Question

What is the equations of a line that is parallel to y = -3x + 6 and contains the point (-3,-5)?

Answer 1

`y=-3x-14`

Explanation:

Any line parallel to `y=-3x+6`
will be in the form `y=-3x+c` for some constant `c`

If `(x,y)=(-3,-5)` is a solution to such an equation, then replacing `y` with `(-5)` and `x` with `(-3)` gives
`-5=(-3) *(-3)+c`

`rarr -5=9+c`

`rarr c=-14`

So the desired parallel line would have the equation
`y=-3x-14`

Answer 2

The equation of the line parallel to `y=-3x+6` that passes through the point `(-3,-5)` is:

`y=-3x-14`

Explanation:

The line `y=-3x+6` is already in 'slope-intercept' form, so we can just read off the slope (gradient) as being `-3`.
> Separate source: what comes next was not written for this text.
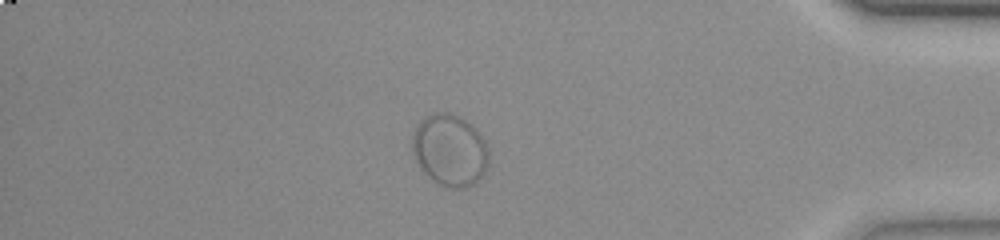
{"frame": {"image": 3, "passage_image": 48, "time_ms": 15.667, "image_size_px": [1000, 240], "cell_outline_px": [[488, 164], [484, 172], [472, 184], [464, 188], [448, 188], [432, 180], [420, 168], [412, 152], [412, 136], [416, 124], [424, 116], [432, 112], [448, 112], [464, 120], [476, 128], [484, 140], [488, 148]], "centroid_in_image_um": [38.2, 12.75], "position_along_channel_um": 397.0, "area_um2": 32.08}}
We want a line with a gradient of `-3` (because that's what 'parallel' means - having the same gradient) that passes through the point `(-3,-5)`.
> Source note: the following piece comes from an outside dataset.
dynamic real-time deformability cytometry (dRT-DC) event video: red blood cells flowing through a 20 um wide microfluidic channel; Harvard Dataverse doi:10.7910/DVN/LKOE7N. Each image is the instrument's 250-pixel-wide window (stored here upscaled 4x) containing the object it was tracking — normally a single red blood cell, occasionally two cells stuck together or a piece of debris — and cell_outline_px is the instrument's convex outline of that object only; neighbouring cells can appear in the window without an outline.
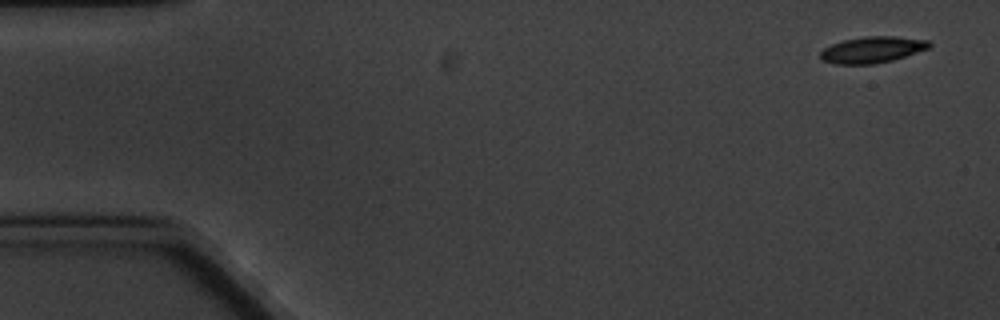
{"species": "common noctule bat (a hibernating species)", "species_latin": "Nyctalus noctula", "temperature_condition": "cold", "stored_images_in_passage": 5, "camera_frame_rate_fps": 3000, "um_per_image_px": 0.085, "animal": {"sex": "male", "body_mass_g": 20.1, "forearm_length_mm": 53.5}, "frame": {"image": 1, "passage_image": 1, "time_ms": 0.0, "image_size_px": [1000, 320], "cell_outline_px": [[932, 44], [928, 48], [892, 60], [872, 64], [836, 64], [824, 60], [820, 56], [820, 52], [824, 48], [832, 44], [844, 40], [864, 36], [896, 36], [928, 40]], "centroid_in_image_um": [74.14, 4.21], "position_along_channel_um": 10.9, "area_um2": 16.47}}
Take the form `y=mx+c` and substitute in the 3 things we already know: the slope, one value of `x` and one value of `y`:

`-5=(-3)(-3)+c`

`c` is the y-intercept of the line: the `y` coordinate of the point at which it cuts the `y` axis (which is the line `x=0`).

`-5=9+c`

Subtract `9` from both sides:

`-14=c`

That means the equation of the line is `y=-3x-14`